§ Work to complete
Below are some entries; state how many of their lines contain the word "diamond", with nothing else in the reply.

————————

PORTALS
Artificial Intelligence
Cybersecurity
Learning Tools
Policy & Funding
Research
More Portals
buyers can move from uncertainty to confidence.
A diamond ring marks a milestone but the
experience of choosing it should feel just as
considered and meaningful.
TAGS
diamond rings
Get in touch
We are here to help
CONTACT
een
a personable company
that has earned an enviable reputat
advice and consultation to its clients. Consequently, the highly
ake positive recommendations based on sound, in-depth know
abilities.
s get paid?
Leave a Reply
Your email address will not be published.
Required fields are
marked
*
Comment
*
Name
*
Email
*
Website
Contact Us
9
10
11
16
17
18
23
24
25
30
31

————————

§ Solution below
2